Depois de tomarem a pílula, os participantes foram submetidos a uma série de
testes que avaliaram atenção, memória operacional e de longo prazo e funções
executivas. O desempenho foi semelhante nos quatro grupos, o que demonstrou a
ineficácia da Ritalina em "turbinar" cérebros saudáveis.
"O uso não alterou a função cognitiva. A única diferença que observamos foi
que os que tomaram a dose maior, de 40 mg, relataram uma sensação subjetiva de
bem-estar maior em comparação aos demais", diz Silmara.
Perigos
O psiquiatra Dartiu Xavier da Silveira, diretor do Programa de Orientação e
Atendimento a Dependentes (Proad) da Unifesp, observa que o mito de que a
Ritalina teria o potencial de tornar alguém mais inteligente não faz sentido. "A
pessoa fala que consegue estudar a noite inteira com o remédio. Isso é porque
ela fica acordada e não porque tem uma melhora na atenção", diz. Ele observa que
o aprendizado sob o efeito da droga consumida inadequadamente é de má
qualidade.
Silveira destaca que existem perigos relacionados ao uso inadequado do
medicamento. O consumo aumenta os riscos de problemas do coração e pode levar a
um quadro de arritmia cardíaca. O especialista acrescenta que, tratando-se de
uma anfetamina, a droga apresenta também um potencial de abuso, razão pela qual
é controlada e só pode ser comprada com receita especial.
A alternativa para os que resolvem usar a Ritalina sem ter indicação é
recorrer ao mercado negro. Estudantes relatam que não é difícil encontrar
fornecedores anunciando o produto em fóruns de discussão na internet.
Um estudante de Economia de 22 anos, que preferiu não se identificar, conta
que soube dos efeitos da Ritalina por um amigo. "Ouvi falar de uma droga que
todos universitários estavam usando na Europa e nos Estados Unidos para aumentar
a concentração.

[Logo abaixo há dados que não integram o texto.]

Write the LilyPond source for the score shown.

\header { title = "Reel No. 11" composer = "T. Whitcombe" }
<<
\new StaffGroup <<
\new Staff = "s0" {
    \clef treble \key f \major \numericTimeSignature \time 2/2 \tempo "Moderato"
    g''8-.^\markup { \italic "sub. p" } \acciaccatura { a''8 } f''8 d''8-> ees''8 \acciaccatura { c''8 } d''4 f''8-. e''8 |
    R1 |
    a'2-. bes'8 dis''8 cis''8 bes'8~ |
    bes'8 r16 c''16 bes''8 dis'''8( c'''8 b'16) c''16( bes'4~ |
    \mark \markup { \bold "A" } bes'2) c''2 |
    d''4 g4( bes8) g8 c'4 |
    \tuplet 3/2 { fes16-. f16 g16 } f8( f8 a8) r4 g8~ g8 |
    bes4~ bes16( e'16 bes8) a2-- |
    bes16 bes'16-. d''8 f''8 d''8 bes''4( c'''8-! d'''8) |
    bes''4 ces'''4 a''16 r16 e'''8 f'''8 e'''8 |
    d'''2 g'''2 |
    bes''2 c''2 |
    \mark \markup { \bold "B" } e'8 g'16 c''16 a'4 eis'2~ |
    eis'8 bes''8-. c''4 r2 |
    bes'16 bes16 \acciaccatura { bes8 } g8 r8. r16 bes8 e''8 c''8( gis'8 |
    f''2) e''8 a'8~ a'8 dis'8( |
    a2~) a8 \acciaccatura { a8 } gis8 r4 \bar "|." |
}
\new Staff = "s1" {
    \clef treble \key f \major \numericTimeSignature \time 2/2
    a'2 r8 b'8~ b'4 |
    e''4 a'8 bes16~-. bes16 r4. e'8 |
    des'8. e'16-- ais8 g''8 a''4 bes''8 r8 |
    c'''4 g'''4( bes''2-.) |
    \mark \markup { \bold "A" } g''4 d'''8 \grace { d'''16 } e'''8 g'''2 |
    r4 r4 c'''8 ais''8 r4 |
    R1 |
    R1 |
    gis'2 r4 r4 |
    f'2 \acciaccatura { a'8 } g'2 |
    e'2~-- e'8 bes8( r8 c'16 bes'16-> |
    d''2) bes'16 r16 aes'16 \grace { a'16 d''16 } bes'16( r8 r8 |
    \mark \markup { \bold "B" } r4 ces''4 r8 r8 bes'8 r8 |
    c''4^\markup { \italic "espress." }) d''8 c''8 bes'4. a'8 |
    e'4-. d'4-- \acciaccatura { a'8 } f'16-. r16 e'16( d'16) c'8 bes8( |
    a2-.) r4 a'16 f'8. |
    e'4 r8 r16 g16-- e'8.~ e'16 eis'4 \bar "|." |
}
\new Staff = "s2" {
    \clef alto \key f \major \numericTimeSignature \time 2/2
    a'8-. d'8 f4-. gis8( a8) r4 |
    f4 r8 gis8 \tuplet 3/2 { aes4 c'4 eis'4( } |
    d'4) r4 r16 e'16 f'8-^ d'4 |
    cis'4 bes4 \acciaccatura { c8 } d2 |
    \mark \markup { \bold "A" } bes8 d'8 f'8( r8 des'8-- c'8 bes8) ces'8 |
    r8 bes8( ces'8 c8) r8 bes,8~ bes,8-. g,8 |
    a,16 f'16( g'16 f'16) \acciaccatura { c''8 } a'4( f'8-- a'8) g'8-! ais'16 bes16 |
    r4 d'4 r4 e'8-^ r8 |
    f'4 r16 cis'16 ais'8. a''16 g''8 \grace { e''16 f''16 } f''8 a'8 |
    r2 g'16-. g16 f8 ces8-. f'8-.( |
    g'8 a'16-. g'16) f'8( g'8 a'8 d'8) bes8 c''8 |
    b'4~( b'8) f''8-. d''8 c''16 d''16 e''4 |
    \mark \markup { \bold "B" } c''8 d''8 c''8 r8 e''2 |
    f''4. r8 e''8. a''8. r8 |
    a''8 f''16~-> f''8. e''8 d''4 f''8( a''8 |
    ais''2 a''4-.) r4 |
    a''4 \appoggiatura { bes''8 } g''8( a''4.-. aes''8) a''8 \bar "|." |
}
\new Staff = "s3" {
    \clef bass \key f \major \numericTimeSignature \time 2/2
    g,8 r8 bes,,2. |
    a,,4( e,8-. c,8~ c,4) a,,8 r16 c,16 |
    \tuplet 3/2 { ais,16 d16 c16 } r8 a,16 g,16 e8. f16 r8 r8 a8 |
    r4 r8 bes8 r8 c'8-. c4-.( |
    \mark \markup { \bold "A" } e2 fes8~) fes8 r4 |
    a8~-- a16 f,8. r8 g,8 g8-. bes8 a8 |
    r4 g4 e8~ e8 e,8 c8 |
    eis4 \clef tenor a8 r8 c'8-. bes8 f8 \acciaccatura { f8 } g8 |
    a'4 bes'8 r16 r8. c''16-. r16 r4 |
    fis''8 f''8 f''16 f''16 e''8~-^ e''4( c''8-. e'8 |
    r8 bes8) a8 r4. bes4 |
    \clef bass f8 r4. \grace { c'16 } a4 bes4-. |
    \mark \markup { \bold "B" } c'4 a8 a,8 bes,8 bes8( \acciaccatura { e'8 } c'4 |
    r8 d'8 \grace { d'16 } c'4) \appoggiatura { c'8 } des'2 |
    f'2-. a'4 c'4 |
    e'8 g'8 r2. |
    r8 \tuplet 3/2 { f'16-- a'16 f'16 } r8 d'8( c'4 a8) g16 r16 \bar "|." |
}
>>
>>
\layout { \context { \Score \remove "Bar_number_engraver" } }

Li sobre seus efeitos colaterais, para o que servia e, como
sempre me achei um pouco hiperativo, resolvi experimentar."
As duas primeiras caixas foram compradas de um conhecido. Depois, encontrou
um fornecedor na internet que atende aos pedidos dele e de seus amigos. "A gente
pede de uma vez só várias caixas." Para o universitário, que toma o remédio para
estudar aos fins de semana ou à noite, quando pretende varar a madrugada entre
os livros, a principal vantagem é tirar o sono. "O ganho está nas horas a mais
que estudo na madrugada."
Segundo ele, também há um aumento na concentração e na atenção. "Não fiquei
mais inteligente, mas meu tempo de dedicação aos estudos aumentou", relata. Ele,
que foi um dos primeiros entre seus amigos a usar o recurso, conta que hoje
conhece cerca de 15 pessoas que aderiram.
Um de seus amigos, também estudante de Economia, conta que aderiu à pílula
por ter dificuldade de ler textos longos. "Eu começo a me dispersar no meio
deles. Como trabalho o dia inteiro, acaba me faltando tempo para conseguir ler
volumes grandes." Para ele, a Ritalina o ajuda a ler bastante sem se dispersar.
Encenação
Outra estratégia que tem sido adotada para obter o remédio é simular os
sintomas do TDAH na esperança de ganhar uma receita. O neuropediatra Paulo Alves
Junqueira, membro da Academia Brasileira de Neurologia (Abneuro), conta que tem
existido essa demanda, principalmente entre os concurseiros. "O médico precisa
ter a habilidade de identificar esses casos: o TDAH não vem de uma hora para
outra. É um transtorno incapacitante que acompanha o paciente ao longo da vida."
Segundo levantamento feito pelo Sindicato da Indústria de Produtos
Farmacêuticos no Estado de São Paulo (Sindusfarma) a pedido do Estado, houve um
crescimento de quase 50% na venda de remédios à base de cloridrato de
metilfenidato no Brasil entre 2008 e 2012. Entre setembro de 2007 e outubro de
2008 foram vendidas 1.238.064 caixas, enquanto entre setembro de 2011 e outubro
de 2012 as vendas cresceram para 1.853.930 caixas. Nesse intervalo, os valores
gastos com a medicação passaram de R$ 37.838.247 para R$ 90.719.793.